2 confirm_shutdown_in_config Confirm shutdown is present under the neighbor stanza.
3 remove_admin_shutdown Request approval, then run no shutdown under the BGP neighbor.
4 verify_session_reestablishment Confirm the session returns to Established or escalate with diagnostics.

The fault-remediation skill interprets the RAW. It runs validation commands through RADKit MCP, evaluates regex patterns, updates variables, selects actions, and surfaces events back to network-troubleshooter.

Remediation Guide (RG)

A Remediation Guide is the human-readable troubleshooting and remediation source document for a fault. It is written in Markdown by a network engineer or SME, contains no regex or YAML syntax, and reads like a knowledge base article that another engineer can review and edit.

In the artifact-creation workflow, the RG is generated and reviewed first. AI tooling then derives both the Fault Signature and the Repair Action Workflow from the edited RG: triggering events map to FS detection logic, and diagnosis/repair steps map to RAW validation and action flow.

For AD000002, RG000002-BGP_NEIGHBOR_ADMIN_SHUTDOWN_GUIDE.md documents the IOS XR operator workflow for restoring a neighbor that was placed into administrative shutdown.
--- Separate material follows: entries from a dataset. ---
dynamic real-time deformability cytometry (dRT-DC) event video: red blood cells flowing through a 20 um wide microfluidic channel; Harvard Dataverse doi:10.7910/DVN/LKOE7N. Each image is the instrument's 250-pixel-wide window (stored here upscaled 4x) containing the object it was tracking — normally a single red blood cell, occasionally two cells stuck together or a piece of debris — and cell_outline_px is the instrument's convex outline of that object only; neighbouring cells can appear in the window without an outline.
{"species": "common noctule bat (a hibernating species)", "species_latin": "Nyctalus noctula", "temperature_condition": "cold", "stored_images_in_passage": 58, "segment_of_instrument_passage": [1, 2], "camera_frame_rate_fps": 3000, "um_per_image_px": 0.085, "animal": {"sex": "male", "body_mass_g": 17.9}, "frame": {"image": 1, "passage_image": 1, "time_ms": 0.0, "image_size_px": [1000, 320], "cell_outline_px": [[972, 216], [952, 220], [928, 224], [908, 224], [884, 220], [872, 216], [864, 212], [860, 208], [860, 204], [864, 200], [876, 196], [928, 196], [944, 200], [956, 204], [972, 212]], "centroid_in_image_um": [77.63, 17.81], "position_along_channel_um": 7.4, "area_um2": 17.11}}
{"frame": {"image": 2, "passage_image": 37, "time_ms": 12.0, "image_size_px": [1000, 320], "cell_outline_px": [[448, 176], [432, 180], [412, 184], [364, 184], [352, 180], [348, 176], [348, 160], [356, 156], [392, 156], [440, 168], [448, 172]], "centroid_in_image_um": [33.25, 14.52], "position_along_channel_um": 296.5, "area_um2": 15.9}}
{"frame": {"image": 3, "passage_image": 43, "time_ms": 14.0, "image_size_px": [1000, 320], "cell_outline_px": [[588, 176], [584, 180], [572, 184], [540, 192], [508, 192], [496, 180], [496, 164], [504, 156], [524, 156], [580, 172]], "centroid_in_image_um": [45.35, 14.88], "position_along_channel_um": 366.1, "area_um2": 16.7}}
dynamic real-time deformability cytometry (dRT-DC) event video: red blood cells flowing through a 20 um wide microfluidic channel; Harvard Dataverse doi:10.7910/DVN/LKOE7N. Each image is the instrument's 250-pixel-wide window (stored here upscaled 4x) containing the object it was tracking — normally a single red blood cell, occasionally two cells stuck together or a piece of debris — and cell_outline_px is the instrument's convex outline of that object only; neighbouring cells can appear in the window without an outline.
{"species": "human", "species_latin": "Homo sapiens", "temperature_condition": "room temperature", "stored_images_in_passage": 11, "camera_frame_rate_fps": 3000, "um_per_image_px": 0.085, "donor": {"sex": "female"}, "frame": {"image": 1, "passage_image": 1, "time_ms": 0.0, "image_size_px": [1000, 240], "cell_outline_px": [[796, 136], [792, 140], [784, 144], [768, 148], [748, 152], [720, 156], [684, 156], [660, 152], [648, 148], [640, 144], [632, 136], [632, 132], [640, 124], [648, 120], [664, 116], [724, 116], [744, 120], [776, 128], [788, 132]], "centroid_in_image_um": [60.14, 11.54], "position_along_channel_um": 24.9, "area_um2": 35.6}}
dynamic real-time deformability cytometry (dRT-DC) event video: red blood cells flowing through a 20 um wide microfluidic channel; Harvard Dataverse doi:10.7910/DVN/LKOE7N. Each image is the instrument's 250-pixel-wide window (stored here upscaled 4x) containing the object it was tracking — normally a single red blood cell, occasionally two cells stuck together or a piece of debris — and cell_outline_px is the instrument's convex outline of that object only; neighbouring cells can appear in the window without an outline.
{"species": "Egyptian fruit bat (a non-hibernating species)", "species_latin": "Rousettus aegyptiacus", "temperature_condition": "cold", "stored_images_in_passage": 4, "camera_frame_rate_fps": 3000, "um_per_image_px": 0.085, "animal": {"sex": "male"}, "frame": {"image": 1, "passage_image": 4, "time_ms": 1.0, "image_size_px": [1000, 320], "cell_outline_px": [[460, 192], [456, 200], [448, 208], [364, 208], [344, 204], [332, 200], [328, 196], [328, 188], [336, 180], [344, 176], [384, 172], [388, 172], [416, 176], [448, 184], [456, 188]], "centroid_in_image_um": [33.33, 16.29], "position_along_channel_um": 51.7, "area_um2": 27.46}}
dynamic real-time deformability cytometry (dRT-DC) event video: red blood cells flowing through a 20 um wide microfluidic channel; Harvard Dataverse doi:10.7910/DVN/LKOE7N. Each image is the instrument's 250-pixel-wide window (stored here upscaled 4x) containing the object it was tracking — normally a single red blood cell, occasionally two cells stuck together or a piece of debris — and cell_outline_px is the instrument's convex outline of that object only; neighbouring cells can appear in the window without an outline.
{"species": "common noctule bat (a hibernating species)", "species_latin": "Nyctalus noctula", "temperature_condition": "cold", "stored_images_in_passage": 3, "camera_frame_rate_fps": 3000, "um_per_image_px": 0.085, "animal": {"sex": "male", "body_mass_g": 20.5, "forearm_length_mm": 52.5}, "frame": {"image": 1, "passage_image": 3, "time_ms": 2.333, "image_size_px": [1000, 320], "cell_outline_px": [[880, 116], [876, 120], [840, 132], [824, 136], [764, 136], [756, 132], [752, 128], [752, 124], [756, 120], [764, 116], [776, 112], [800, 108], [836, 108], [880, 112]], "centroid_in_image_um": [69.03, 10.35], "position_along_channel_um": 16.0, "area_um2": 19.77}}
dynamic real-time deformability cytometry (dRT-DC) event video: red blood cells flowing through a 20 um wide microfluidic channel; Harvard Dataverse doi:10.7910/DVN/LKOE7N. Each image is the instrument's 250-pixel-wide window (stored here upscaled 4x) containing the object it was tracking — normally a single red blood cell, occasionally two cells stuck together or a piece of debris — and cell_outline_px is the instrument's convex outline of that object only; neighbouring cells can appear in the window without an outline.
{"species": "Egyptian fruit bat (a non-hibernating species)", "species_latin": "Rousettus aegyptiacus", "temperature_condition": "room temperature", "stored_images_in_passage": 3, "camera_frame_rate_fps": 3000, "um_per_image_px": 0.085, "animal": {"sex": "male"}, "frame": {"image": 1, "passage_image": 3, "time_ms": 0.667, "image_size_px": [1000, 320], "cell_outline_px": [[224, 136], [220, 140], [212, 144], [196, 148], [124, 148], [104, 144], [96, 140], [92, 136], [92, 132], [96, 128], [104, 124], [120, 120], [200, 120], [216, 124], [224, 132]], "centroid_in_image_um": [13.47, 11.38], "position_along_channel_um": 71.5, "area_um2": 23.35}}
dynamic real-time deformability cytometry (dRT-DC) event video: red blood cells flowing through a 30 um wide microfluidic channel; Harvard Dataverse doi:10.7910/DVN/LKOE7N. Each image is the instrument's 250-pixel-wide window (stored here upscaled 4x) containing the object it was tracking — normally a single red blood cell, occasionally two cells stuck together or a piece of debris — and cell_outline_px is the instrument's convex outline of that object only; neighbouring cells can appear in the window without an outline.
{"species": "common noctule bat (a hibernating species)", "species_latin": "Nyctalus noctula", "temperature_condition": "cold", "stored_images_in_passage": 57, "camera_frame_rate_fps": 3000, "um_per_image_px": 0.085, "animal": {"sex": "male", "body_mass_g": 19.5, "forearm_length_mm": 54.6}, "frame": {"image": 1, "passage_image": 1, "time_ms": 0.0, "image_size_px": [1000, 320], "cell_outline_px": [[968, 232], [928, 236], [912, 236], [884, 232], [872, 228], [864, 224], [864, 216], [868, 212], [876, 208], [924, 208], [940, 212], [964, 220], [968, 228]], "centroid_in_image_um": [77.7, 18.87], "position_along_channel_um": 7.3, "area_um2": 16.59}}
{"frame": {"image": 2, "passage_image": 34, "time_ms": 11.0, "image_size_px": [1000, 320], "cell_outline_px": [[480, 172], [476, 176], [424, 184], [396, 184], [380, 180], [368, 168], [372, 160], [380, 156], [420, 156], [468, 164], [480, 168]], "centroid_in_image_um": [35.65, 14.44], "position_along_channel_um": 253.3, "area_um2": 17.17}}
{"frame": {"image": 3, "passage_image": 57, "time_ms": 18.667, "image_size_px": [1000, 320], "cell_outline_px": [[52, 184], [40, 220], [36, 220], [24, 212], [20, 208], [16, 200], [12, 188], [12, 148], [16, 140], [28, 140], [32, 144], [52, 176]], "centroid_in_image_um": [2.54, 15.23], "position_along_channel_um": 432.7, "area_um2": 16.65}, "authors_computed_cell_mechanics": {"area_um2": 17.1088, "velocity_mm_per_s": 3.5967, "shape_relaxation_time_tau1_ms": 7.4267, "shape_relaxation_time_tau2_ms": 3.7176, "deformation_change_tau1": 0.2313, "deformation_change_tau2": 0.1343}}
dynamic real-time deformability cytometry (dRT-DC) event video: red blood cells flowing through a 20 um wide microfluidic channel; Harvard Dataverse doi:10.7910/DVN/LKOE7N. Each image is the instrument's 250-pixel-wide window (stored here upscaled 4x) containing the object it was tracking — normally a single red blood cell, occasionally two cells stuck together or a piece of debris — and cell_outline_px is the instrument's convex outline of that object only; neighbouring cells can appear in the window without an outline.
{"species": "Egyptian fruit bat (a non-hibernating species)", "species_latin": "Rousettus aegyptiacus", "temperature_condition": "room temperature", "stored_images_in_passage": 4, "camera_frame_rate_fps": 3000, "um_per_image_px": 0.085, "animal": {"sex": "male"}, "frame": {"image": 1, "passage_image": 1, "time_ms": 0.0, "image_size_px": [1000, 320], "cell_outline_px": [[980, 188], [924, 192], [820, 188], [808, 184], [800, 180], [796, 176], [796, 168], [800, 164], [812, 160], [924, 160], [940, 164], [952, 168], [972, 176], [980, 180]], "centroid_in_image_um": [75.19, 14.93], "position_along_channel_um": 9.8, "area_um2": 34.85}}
At runtime, the live agent executes the machine-readable RAW. The RG remains the human-readable source and review artifact for the linked FS and RAW.

Runtime Relationship

graph LR
    RG[Remediation Guide<br/>human-authored Markdown] --> FS[Fault Signature<br/>derived detection logic]
    RG --> RAW[Repair Action Workflow<br/>derived repair flow]
    SP[Splunk alert] --> FS
    FS --> VARS[Extracted variables]
    VARS --> RAW
    RAW --> FR[fault-remediation skill]
    KB[KB wiki context] --> NT[network-troubleshooter]
    NT --> FR
    FR --> OUT{resolve / escalate / fail}

At authoring time, ia-create treats the RG as the primary Markdown source for deriving FS and RAW artifacts. At runtime, ia-reader loads the matching artifact group and returns the FS/RAW/RG context to network-troubleshooter; kb-reader separately retrieves operational context from kb/wiki/, such as approval requirements and escalation policy.

Published Scenarios

Alert definition Fault Artifacts
AD000002 BGP neighbor administrative shutdown on IOS XR FS000002, RAW000002, RG000002
AD000003 BGP neighbor maximum-prefix limit exceeded on IOS XR FS000003, RAW000003, RG000003

AD000002 is the current default for scripts/simulate_alert.py and the primary demo walkthrough in these docs.